The breaking out of my shell wasn’t limited to just Dungeons and Dragon friends like it had been in the past. I started to socialized and hang out with others as well. A group of friends that I had made created a double-header movie day. We would all head out, grab some food somewhere, and go watch two moves back to back. If we didn’t go out to the movies, we would hang out in their dorm room (they had a nice, huge room) and watch movies there or play video games.
I also started going to and participating in dorm activities, something I never did before I went to Japan. Part of this was because one of my D&D friends was involved in the residence halls, but I had also become pretty good friends with the RA (Resident Advisor) who lived across the hall from me.

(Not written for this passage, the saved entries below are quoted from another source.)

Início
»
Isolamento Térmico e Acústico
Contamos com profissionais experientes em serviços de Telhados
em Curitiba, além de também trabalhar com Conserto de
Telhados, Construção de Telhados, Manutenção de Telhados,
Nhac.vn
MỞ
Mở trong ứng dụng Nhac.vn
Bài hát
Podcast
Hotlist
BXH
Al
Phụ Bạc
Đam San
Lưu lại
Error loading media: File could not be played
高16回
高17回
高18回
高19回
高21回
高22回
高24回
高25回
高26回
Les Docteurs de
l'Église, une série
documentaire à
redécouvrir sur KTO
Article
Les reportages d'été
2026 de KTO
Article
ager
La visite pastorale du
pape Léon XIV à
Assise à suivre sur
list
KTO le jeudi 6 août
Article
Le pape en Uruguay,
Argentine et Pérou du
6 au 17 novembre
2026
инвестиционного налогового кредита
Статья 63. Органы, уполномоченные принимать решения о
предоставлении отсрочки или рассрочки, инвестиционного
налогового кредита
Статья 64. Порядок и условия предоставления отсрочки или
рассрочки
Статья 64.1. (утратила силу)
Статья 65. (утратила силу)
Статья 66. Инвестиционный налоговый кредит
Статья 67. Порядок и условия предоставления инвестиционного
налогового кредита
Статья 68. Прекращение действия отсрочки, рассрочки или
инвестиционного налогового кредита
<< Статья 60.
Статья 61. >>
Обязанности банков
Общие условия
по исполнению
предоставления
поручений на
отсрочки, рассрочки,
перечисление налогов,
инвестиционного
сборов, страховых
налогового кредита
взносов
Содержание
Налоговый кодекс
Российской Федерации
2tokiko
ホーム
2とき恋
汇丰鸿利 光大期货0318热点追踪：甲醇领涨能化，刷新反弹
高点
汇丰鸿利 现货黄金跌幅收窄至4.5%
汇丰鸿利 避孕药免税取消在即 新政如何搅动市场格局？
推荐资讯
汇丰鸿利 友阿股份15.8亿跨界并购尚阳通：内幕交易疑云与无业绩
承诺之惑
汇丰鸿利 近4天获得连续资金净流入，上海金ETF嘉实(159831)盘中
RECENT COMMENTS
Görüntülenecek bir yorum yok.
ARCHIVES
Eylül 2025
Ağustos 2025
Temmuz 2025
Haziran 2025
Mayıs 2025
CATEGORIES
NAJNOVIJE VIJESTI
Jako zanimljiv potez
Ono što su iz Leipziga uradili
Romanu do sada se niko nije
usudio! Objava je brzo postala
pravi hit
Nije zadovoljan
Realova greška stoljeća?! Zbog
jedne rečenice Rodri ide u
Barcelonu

We would shoot the breeze all the time as we both had open door policies. He would also participate in the dorm events.
It was here, during these dorm events, that I became more comfortable branching out and meeting more people. Since these events were social by nature, it didn’t work to sit in a corner and ignore everyone. A lot of the events were essentially pizza parties with some kind of group game. Others were team events pitting one dorm against the other, which I also participated in. These events were incredibly fun and I got to meet a lot of really great, interesting people. I cannot really imagine how it would have been had I still been fully within my shell. I would have missed out on a lot of good times.